**TASK ITEM:**
Return the lines that run from the beginning of the entries to the line holding "学校の雰囲気を味わいたいという方は、ぜひ足を運んでみてはいか", inclusive, and drop the pictures.

**DATA SHOWN:**
====================

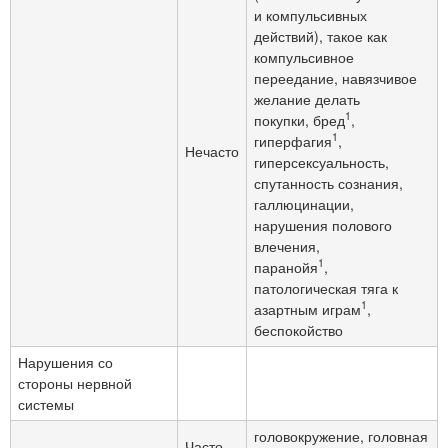
и компульсивных
действий), такое как
компульсивное
переедание, навязчивое
желание делать
1
покупки, бред
,
1
гиперфагия
,
Нечасто
гиперсексуальность,
спутанность сознания,
галлюцинации,
нарушения полового
влечения,
1
паранойя
,
патологическая тяга к
1
азартным играм
,
беспокойство
Нарушения со
стороны нервной
системы
головокружение, головная
Часто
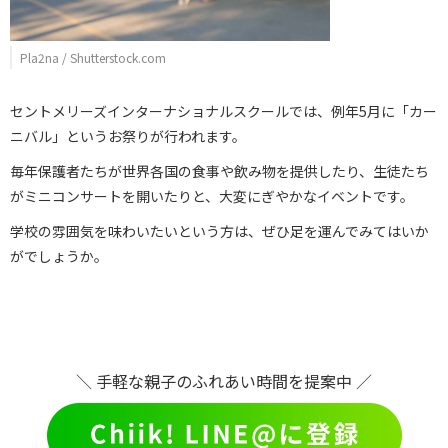
Pla2na / Shutterstock.com
セントメリーズインターナショナルスクールでは、例年5月に「カー
ニバル」というお祭りが行われます。
毎年保護者たちが世界各国の食事や飲み物を提供したり、生徒たち
がミニコンサートを開いたりと、大変にぎやかなイベントです。
学校の雰囲気を味わいたいという方は、ぜひ足を運んでみてはいか
がでしょうか。
＼ 手軽な親子のふれあい時間を提案中 ／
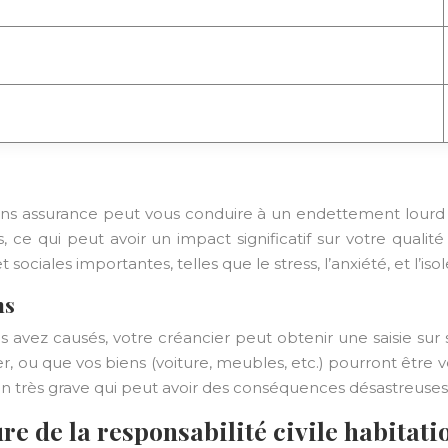
ns assurance peut vous conduire à un endettement lourd e
e qui peut avoir un impact significatif sur votre qualité
iales importantes, telles que le stress, l’anxiété, et l’iso
ns
ez causés, votre créancier peut obtenir une saisie sur sal
ier, ou que vos biens (voiture, meubles, etc.) pourront êtr
tion très grave qui peut avoir des conséquences désastreuses 
e de la responsabilité civile habitati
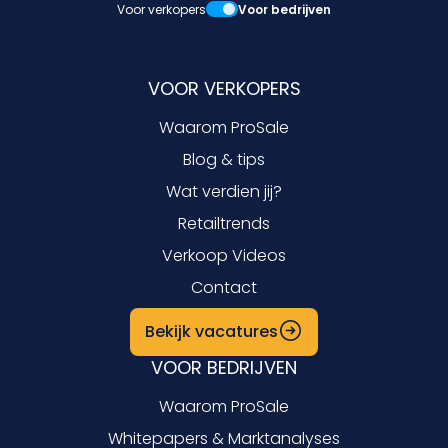
Voor verkopers
Voor bedrijven
VOOR VERKOPERS
Waarom ProSale
Blog & tips
Wat verdien jij?
Retailtrends
Verkoop Videos
Contact
Bekijk vacatures
VOOR BEDRIJVEN
Waarom ProSale
Whitepapers & Marktanalyses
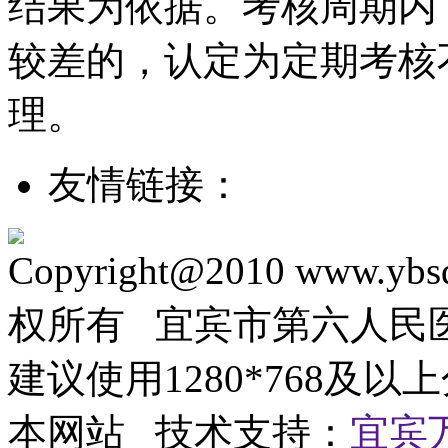
结果为依据。考核周期内
较差的，认定为定期考核
理。
友情链接：
Copyright@2010 www.ybsd
权所有 宜宾市第六人
建议使用1280*768及以
本网站 技术支持：
宜宾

====================

**RESPONSE:**
и компульсивных
действий), такое как
компульсивное
переедание, навязчивое
желание делать
1
покупки, бред
,
1
гиперфагия
,
Нечасто
гиперсексуальность,
спутанность сознания,
галлюцинации,
нарушения полового
влечения,
1
паранойя
,
патологическая тяга к
1
азартным играм
,
беспокойство
Нарушения со
стороны нервной
системы
головокружение, головная
Часто
Pla2na / Shutterstock.com
セントメリーズインターナショナルスクールでは、例年5月に「カー
ニバル」というお祭りが行われます。
毎年保護者たちが世界各国の食事や飲み物を提供したり、生徒たち
がミニコンサートを開いたりと、大変にぎやかなイベントです。
学校の雰囲気を味わいたいという方は、ぜひ足を運んでみてはいか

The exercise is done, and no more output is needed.